§ Aim of the exercise
The full set of records must be printed exactly as given.

(Records contained in a dataset)
####################
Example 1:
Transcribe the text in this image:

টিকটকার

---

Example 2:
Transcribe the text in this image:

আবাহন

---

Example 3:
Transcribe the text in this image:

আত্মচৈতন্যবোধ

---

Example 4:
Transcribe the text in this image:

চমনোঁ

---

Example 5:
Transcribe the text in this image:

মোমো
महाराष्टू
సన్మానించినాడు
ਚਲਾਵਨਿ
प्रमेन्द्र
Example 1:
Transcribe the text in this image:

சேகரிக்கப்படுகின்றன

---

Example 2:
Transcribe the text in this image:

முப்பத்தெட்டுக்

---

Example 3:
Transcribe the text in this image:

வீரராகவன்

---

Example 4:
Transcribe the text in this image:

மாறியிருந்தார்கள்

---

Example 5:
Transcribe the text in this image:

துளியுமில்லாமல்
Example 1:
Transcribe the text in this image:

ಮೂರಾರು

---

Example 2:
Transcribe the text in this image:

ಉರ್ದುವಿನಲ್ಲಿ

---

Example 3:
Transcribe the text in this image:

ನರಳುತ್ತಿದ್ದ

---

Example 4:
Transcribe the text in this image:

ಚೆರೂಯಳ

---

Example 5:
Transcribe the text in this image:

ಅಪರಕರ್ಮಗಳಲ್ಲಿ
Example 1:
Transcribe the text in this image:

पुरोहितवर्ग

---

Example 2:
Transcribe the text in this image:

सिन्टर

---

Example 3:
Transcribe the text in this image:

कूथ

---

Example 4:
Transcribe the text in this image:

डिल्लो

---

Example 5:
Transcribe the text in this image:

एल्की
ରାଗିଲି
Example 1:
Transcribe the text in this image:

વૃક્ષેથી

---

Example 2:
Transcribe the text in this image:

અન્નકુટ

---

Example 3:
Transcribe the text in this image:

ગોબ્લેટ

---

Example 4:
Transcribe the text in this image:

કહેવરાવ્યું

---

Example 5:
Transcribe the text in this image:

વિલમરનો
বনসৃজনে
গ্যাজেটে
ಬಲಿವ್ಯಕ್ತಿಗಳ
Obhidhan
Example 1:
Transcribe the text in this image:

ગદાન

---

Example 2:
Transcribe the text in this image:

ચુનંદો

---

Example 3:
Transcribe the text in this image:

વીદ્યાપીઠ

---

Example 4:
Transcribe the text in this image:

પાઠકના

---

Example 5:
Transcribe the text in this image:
####################
§ Solution to this task
Example 1:
Transcribe the text in this image:

টিকটকার

---

Example 2:
Transcribe the text in this image:

আবাহন

---

Example 3:
Transcribe the text in this image:

আত্মচৈতন্যবোধ

---

Example 4:
Transcribe the text in this image:

চমনোঁ

---

Example 5:
Transcribe the text in this image:

মোমো
महाराष्टू
సన్మానించినాడు
ਚਲਾਵਨਿ
प्रमेन्द्र
Example 1:
Transcribe the text in this image:

சேகரிக்கப்படுகின்றன

---

Example 2:
Transcribe the text in this image:

முப்பத்தெட்டுக்

---

Example 3:
Transcribe the text in this image:

வீரராகவன்

---

Example 4:
Transcribe the text in this image:

மாறியிருந்தார்கள்

---

Example 5:
Transcribe the text in this image:

துளியுமில்லாமல்
Example 1:
Transcribe the text in this image:

ಮೂರಾರು

---

Example 2:
Transcribe the text in this image:

ಉರ್ದುವಿನಲ್ಲಿ

---

Example 3:
Transcribe the text in this image:

ನರಳುತ್ತಿದ್ದ

---

Example 4:
Transcribe the text in this image:

ಚೆರೂಯಳ

---

Example 5:
Transcribe the text in this image:

ಅಪರಕರ್ಮಗಳಲ್ಲಿ
Example 1:
Transcribe the text in this image:

पुरोहितवर्ग

---

Example 2:
Transcribe the text in this image:

सिन्टर

---

Example 3:
Transcribe the text in this image:

कूथ

---

Example 4:
Transcribe the text in this image:

डिल्लो

---

Example 5:
Transcribe the text in this image:

एल्की
ରାଗିଲି
Example 1:
Transcribe the text in this image:

વૃક્ષેથી

---

Example 2:
Transcribe the text in this image:

અન્નકુટ

---

Example 3:
Transcribe the text in this image:

ગોબ્લેટ

---

Example 4:
Transcribe the text in this image:

કહેવરાવ્યું

---

Example 5:
Transcribe the text in this image:

વિલમરનો
বনসৃজনে
গ্যাজেটে
ಬಲಿವ್ಯಕ್ತಿಗಳ
Obhidhan
Example 1:
Transcribe the text in this image:

ગદાન

---

Example 2:
Transcribe the text in this image:

ચુનંદો

---

Example 3:
Transcribe the text in this image:

વીદ્યાપીઠ

---

Example 4:
Transcribe the text in this image:

પાઠકના

---

Example 5:
Transcribe the text in this image:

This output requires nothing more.